Many of the pieces in Secondo Piatto have a light, playful feel, though in some the play may be irreverent, as in Beth Collier-Fogdall’s “Pius Bovis,” or satirical, as in Sam Wilson’s piece, “A t-shirt design, what a relief,.” The styles range from the warbly, expressionistic figure in Veera Kasicharervat’s “Mystery Woman,” to the photographic collage elements of Justin Diggle. |8|

If you’ve got some extra cash this month my personal suggestion would be to donate it to Artists of Utah so we can hire our first Art Cop so he can start hitting the streets and revoking people’s Artistic Licenses and enforcing the Plein Air Act; but if you’d like to take something home for your money and still give to a good cause, you might head down to the Saltgrass watering hole and see if there isn’t something you like. And be sure to stop in at Studio Nine and appreciatively gaze upside down at a Slaugh, McClure or Erickson original as your hair is being shampooed. Take it home with you and you can see it right side up.

A Coda: Now, at the end of my meandering, after having unjustly abused some fine artists and fine artwork and having liberally sprinkled my text with my own pretentious foreign language references, I sit back and await the flurry of letters to the editor pointing out my own typos and misrepresentations (because I’m sure there are some — probably in English, no less). But, in the Babelling spirit of this article, and to aid in the elevation of your dinner conversation, let me offer a glossary and pronunciation guide before closing.

Veera Kasicharervat’s “Mystery Woman

Salon des Refusés : Salon of the “refused” or “rejected”; an exhibition held in 1863 by decree of Napoleon III for the artists who had been rejected by the jury of the official Salon.

salon style : refers to the manner of hanging paintings common in the 19th-century French Salon — floor to ceiling, one on top of the other.

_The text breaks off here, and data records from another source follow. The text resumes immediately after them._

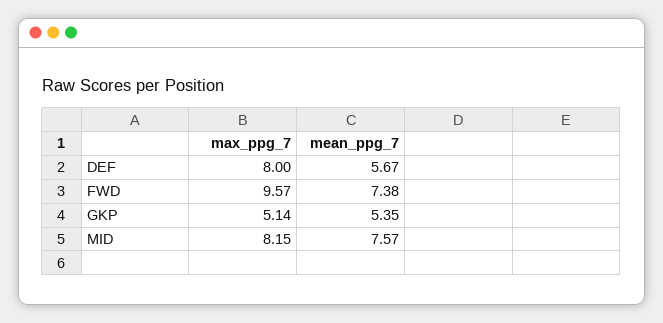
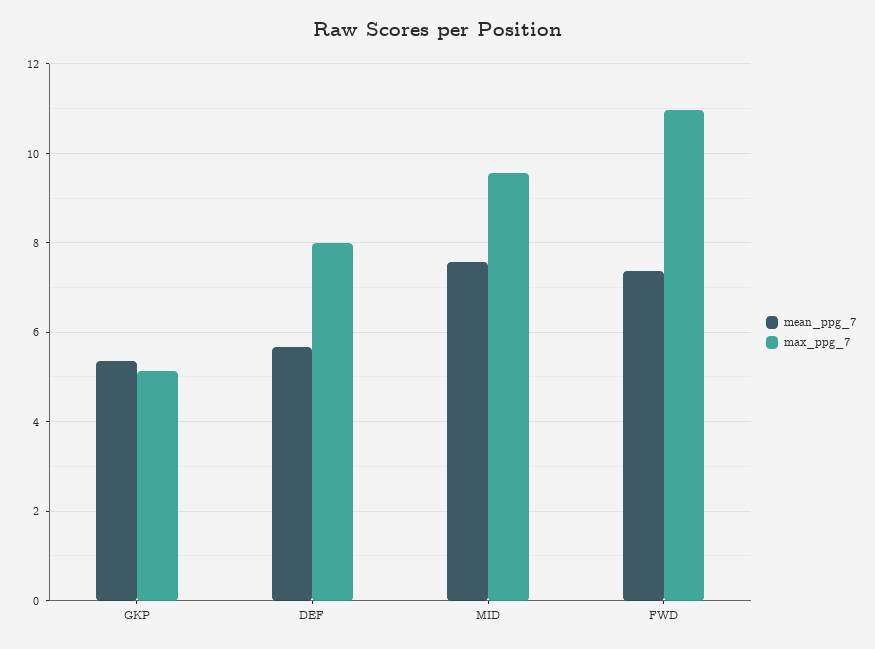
  {
    "max_ppg_7": {
      "DEF": 8,
-     "FWD": 9.57,
+     "FWD": 11,
      "GKP": 5.14,
-     "MID": 8.15
+     "MID": 9.6
    },
    "mean_ppg_7": {
      "DEF": 5.67,
      "FWD": 7.38,
      "GKP": 5.35,
      "MID": 7.57
    }
  }

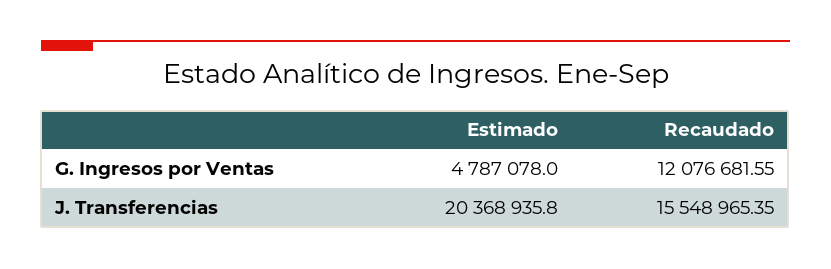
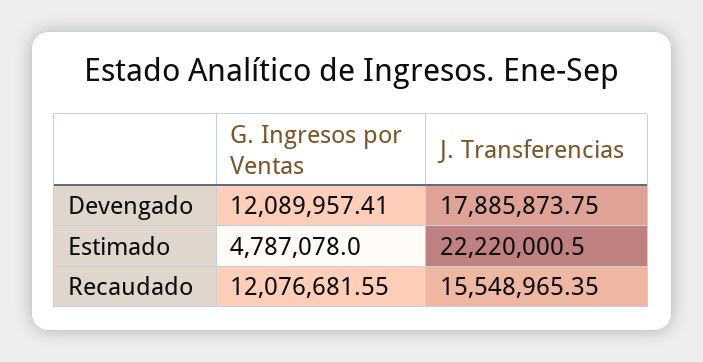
  {
    "Estimado": {
      "G. Ingresos por Ventas": 4787078,
-     "J. Transferencias": 20368935.8
+     "J. Transferencias": 22220000.5
    },
    "Recaudado": {
      "G. Ingresos por Ventas": 12076681.55,
      "J. Transferencias": 15548965.35
-   }
+   },
+   "Devengado": {
+     "G. Ingresos por Ventas": 12089957.41,
+     "J. Transferencias": 17885873.75
+   }
  }

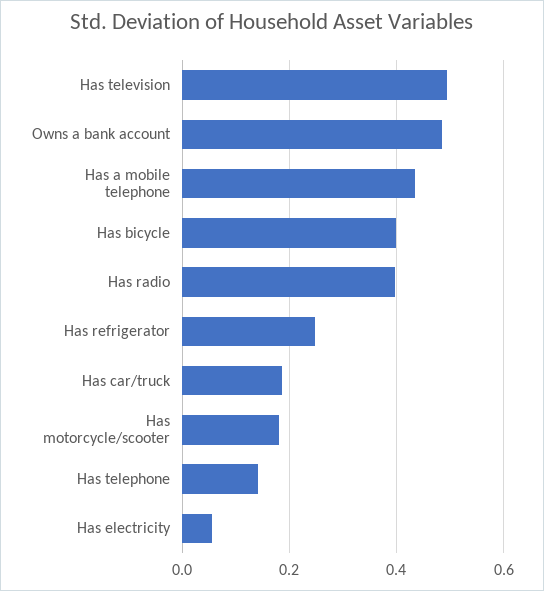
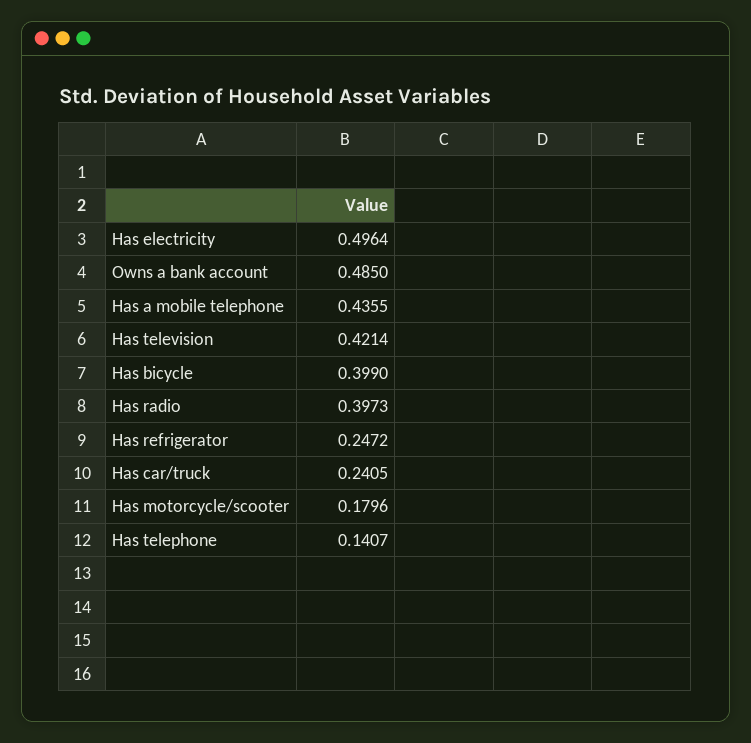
  {
-   "Has television": 0.5,
+   "Has television": 0.4214,
    "Owns a bank account": 0.485,
    "Has a mobile telephone": 0.4355,
    "Has bicycle": 0.399,
    "Has radio": 0.3973,
    "Has refrigerator": 0.2472,
-   "Has car/truck": 0.18,
+   "Has car/truck": 0.2405,
    "Has motorcycle/scooter": 0.1796,
    "Has telephone": 0.1407,
-   "Has electricity": 0.06
+   "Has electricity": 0.4964
  }

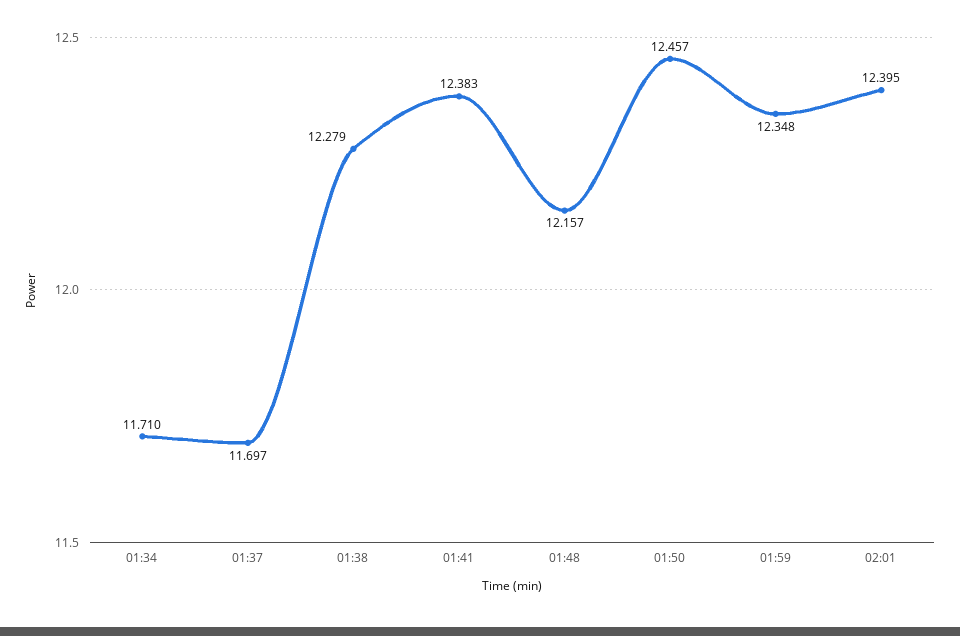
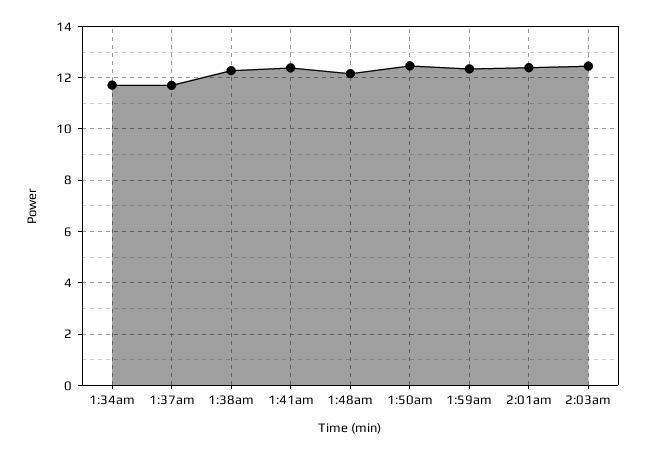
  {
    "01:34": 11.71,
    "01:37": 11.697,
    "01:38": 12.279,
    "01:41": 12.383,
    "01:48": 12.157,
    "01:50": 12.457,
    "01:59": 12.348,
-   "02:01": 12.395
+   "02:01": 12.395,
+   "2:03am": 12.5
  }

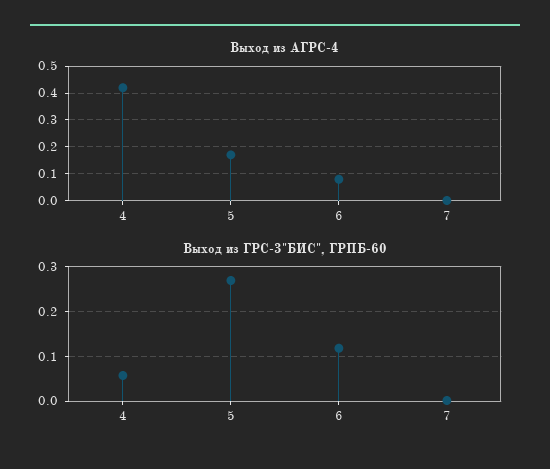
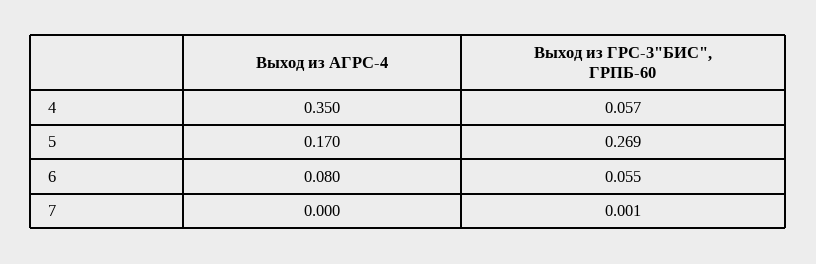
  {
    "Выход из АГРС-4": {
-     "4": 0.425,
+     "4": 0.35,
      "5": 0.17,
      "6": 0.08,
      "7": 0
    },
    "Выход из ГРС-3\"БИС\", ГРПБ-60": {
      "4": 0.057,
      "5": 0.269,
-     "6": 0.12,
+     "6": 0.055,
      "7": 0.001
    }
  }

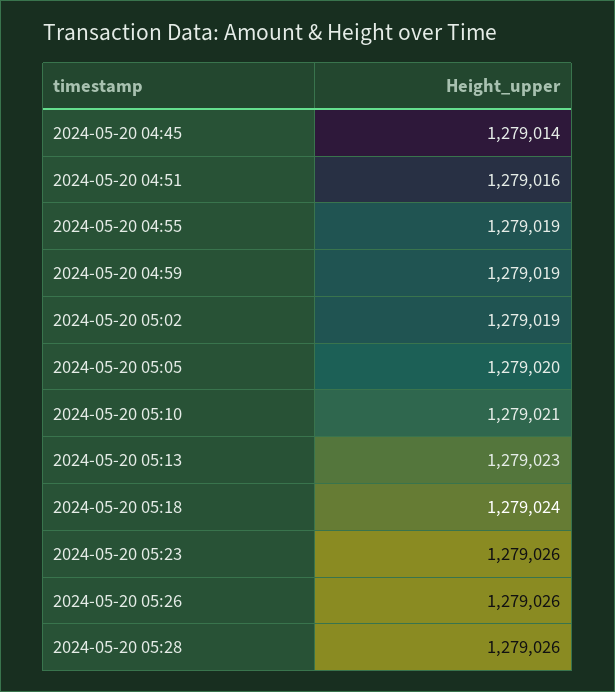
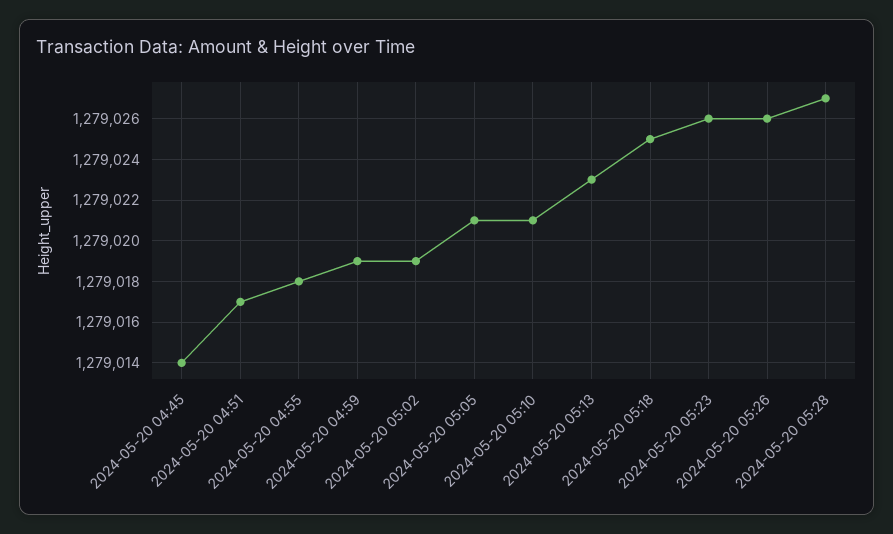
  {
    "2024-05-20 04:45": 1279014,
-   "2024-05-20 04:51": 1279016,
+   "2024-05-20 04:51": 1279017,
-   "2024-05-20 04:55": 1279019,
+   "2024-05-20 04:55": 1279018,
    "2024-05-20 04:59": 1279019,
    "2024-05-20 05:02": 1279019,
-   "2024-05-20 05:05": 1279020,
+   "2024-05-20 05:05": 1279021,
    "2024-05-20 05:10": 1279021,
    "2024-05-20 05:13": 1279023,
-   "2024-05-20 05:18": 1279024,
+   "2024-05-20 05:18": 1279025,
    "2024-05-20 05:23": 1279026,
    "2024-05-20 05:26": 1279026,
-   "2024-05-20 05:28": 1279026
+   "2024-05-20 05:28": 1279027
  }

coda (KOE- dah): an Italian word meaning ” tail,” as in what Brad Slaugh stuck between his legs after the postcard debacle. In musical terms it is the closing passage of a movement.

tapas (TAH’-pahs): my most arcane reference, you won’t need this word unless you find yourself checking out the night life in certain parts of the Veneto region in Italy. Fare le tapas means to go from one locale to the next, a reference to the Spanish culinary experience of tapas.

Justin Diggle

giclée (zhee – CLAY): an inkjet technology used to produce a very detailed reproduction. Be careful about being too snooty when using this term because in French it means spraying or squirting and is used by that baguette loving people to refer to aspects of the sexual act.

Amedeo Modgliani : 20th-century Italian artist. This has nothing to do with the article but is a pet peeve of mine. I have found myself snickering again and again whenever I hear people mention how much they love “Moe-dig-lee-ahni” with a loud, guttural hiccup in the middle there, when that “gli” sound should actually glide in the back of your mouth – like tagliatelli. I’ve laughed to myself more than once thinking, “Sure you love him. You can’t even pronounce his name right.” But then, when I found that everyone was gleefully gurgling the middle of the name, I began to say, hey maybe they’re laughing at me? If you want to make sure you are dropping the names of some of your favorite art references correctly, I found this pronunciation guide online (though I won’t vouch for its correctness).

And here’s my last bit of gratuitous linguistic showmanship. It seems everyone these days is having a special, private opening on the Thursday night before Gallery Stroll. To be really oh so cool and refined we should start calling this type of reception a vernissage – literally “a varnishing” – that’s what they do in France. Just ask Brad Slaugh. He would know. Speaking of Brad, here was his final email in our exchange:

BS: For the record, after seeing the movie, John Erickson doesn’t remind me much of Arthur “Killer” Kane, and it’s difficult to imagine him with lipstick. You should see this film if you haven’t yet. It was a trip.